Write the listing out again word for word, leaving each picture behind.

- [Given information]:
"""
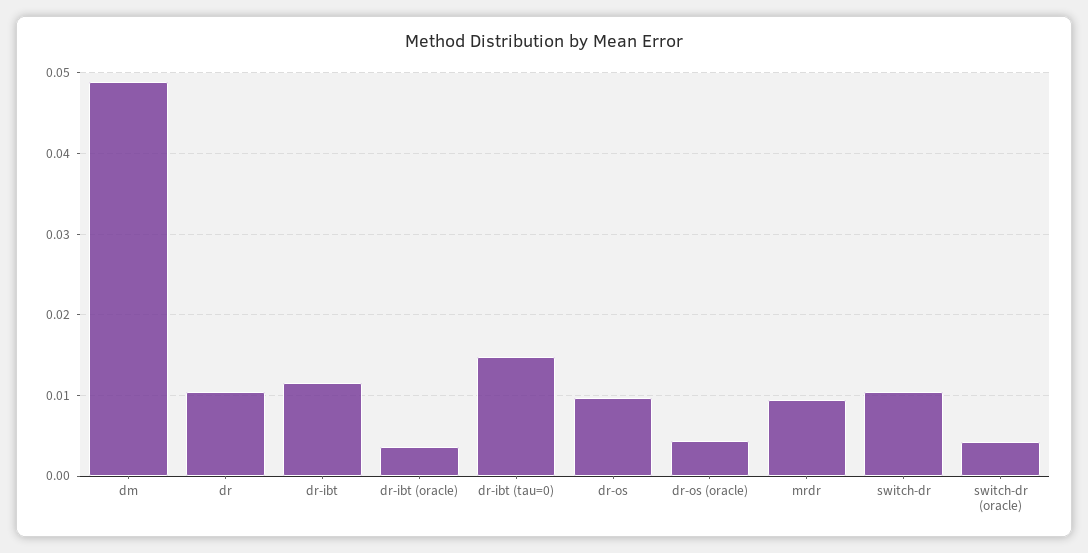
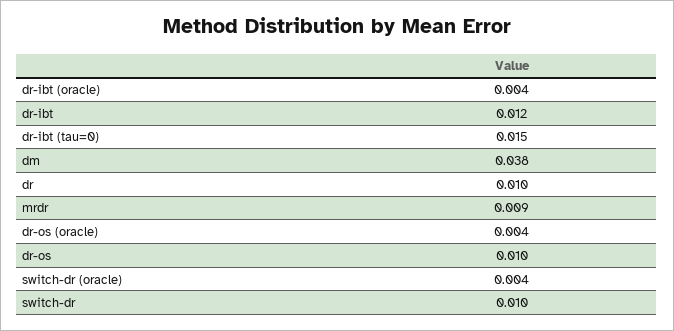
dm: 0.049 -> 0.038

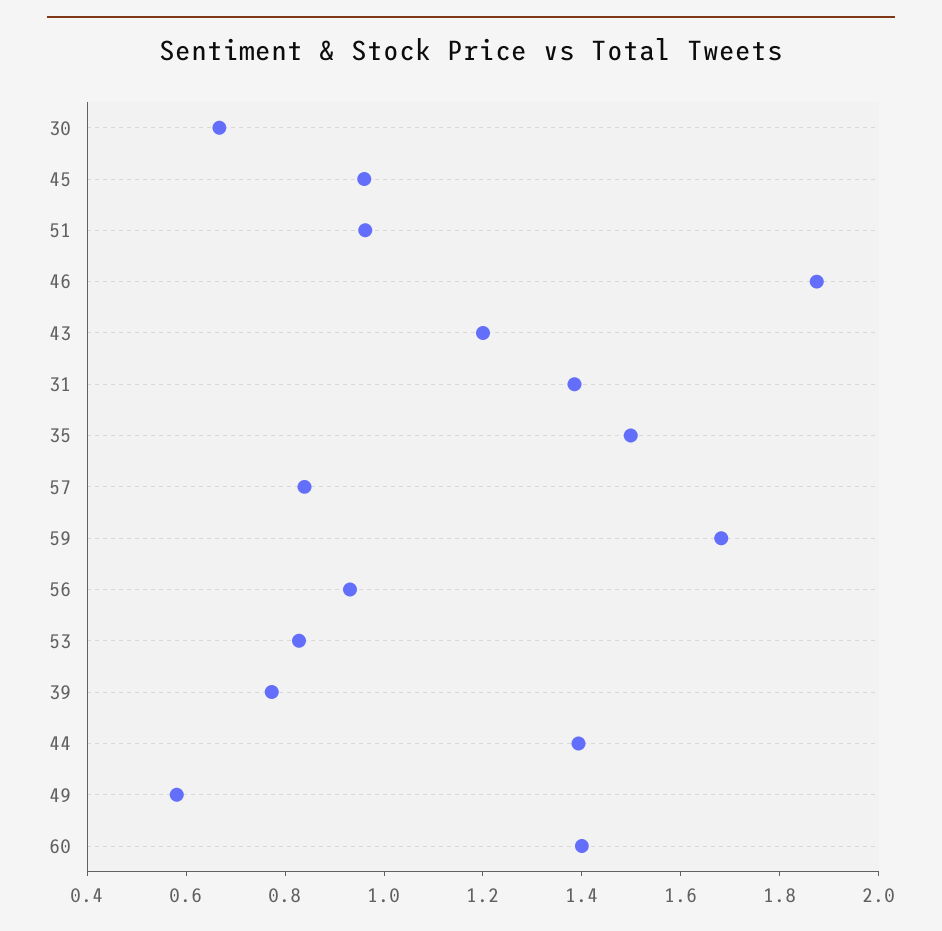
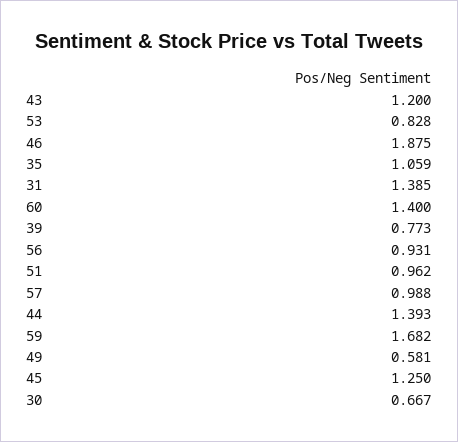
45: 0.95 -> 1.25
35: 1.5 -> 1.059
57: 0.85 -> 0.988

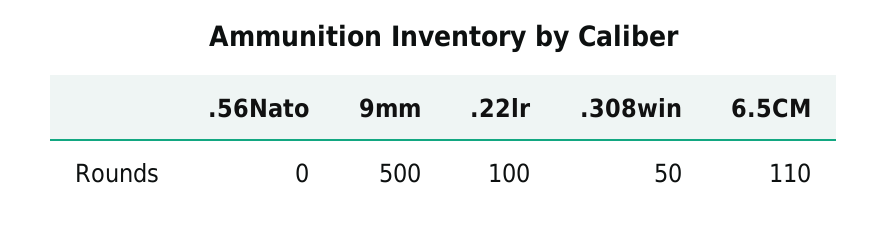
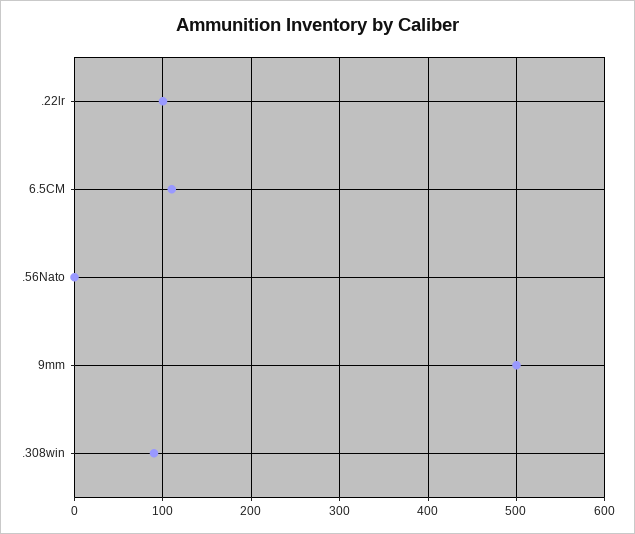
.308win: 50 -> 90

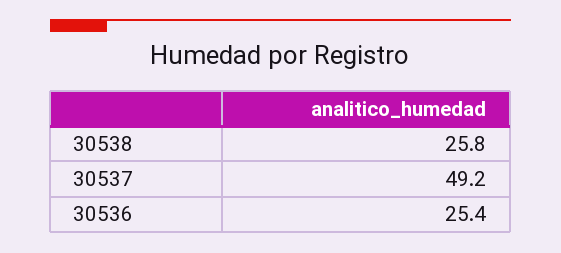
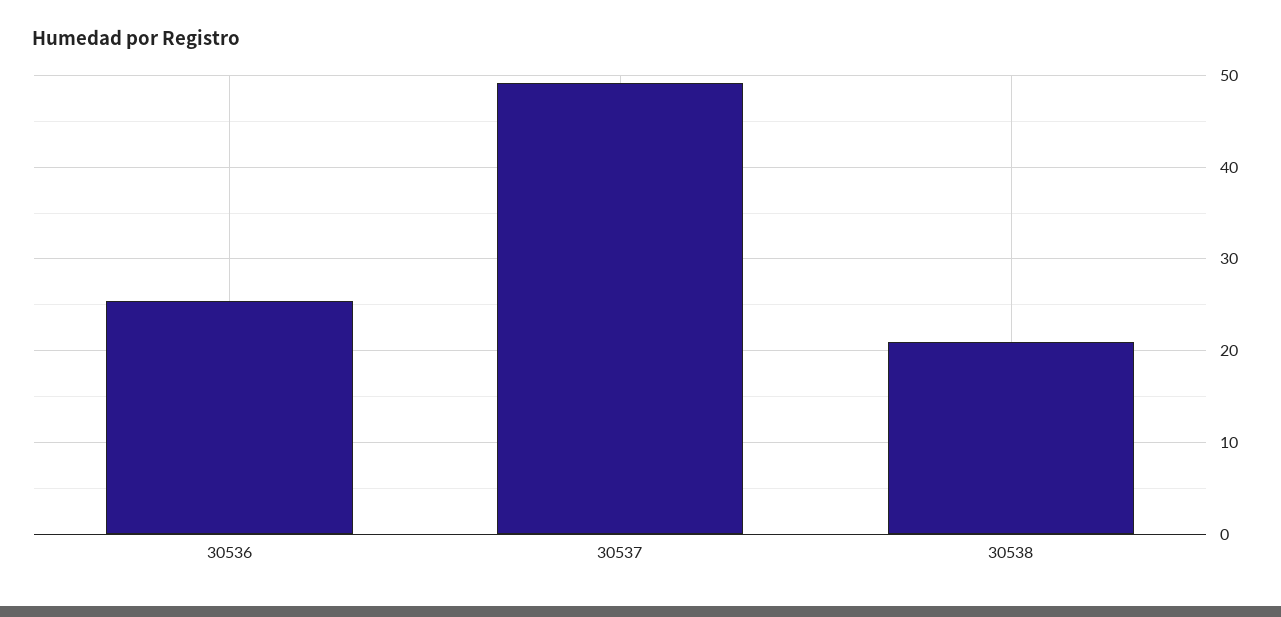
30538: 25.8 -> 21

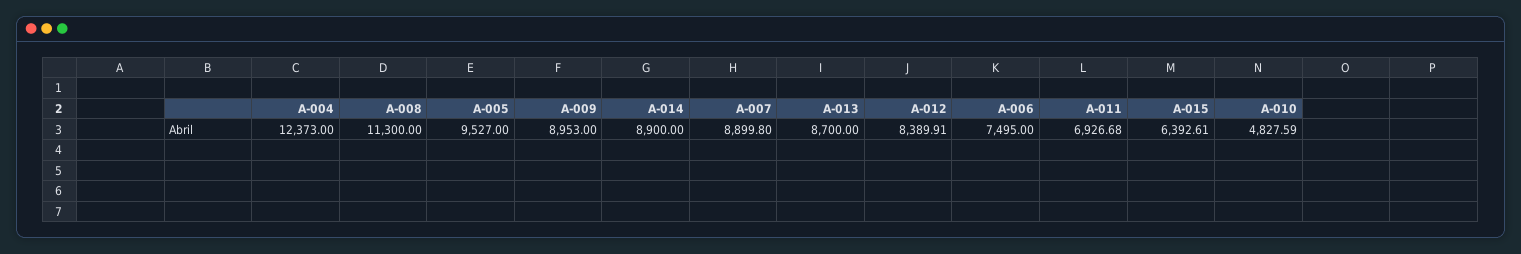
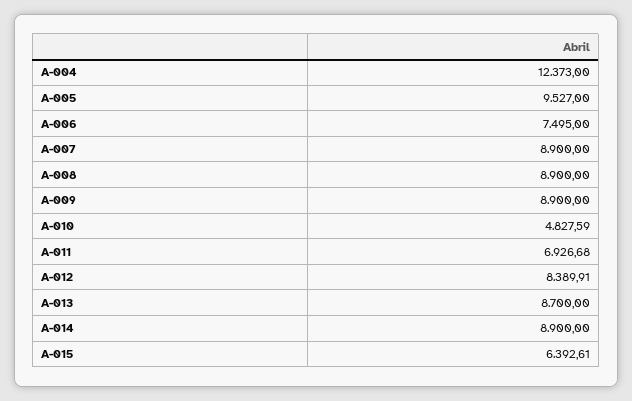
A-008: 11300 -> 8900
A-009: 8953 -> 8900
A-007: 8899.8 -> 8900

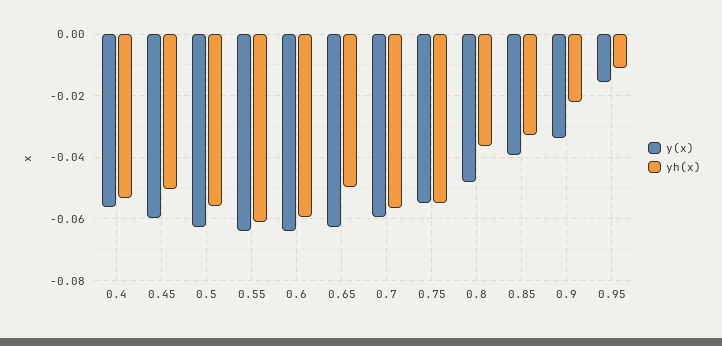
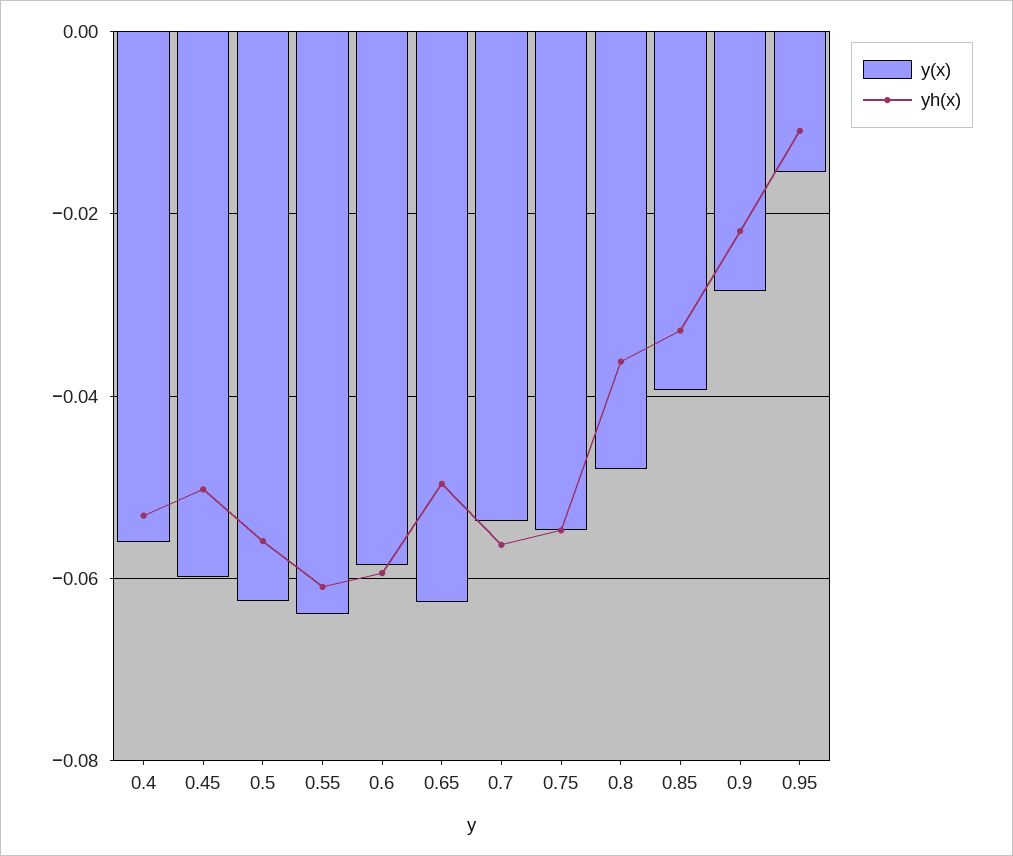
y(x), 0.6: -0.064 -> -0.058
y(x), 0.7: -0.06 -> -0.054
y(x), 0.9: -0.034 -> -0.028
"""
- [Reply to the task]:
dm: 0.049 -> 0.038

45: 0.95 -> 1.25
35: 1.5 -> 1.059
57: 0.85 -> 0.988

.308win: 50 -> 90

30538: 25.8 -> 21

A-008: 11300 -> 8900
A-009: 8953 -> 8900
A-007: 8899.8 -> 8900

y(x), 0.6: -0.064 -> -0.058
y(x), 0.7: -0.06 -> -0.054
y(x), 0.9: -0.034 -> -0.028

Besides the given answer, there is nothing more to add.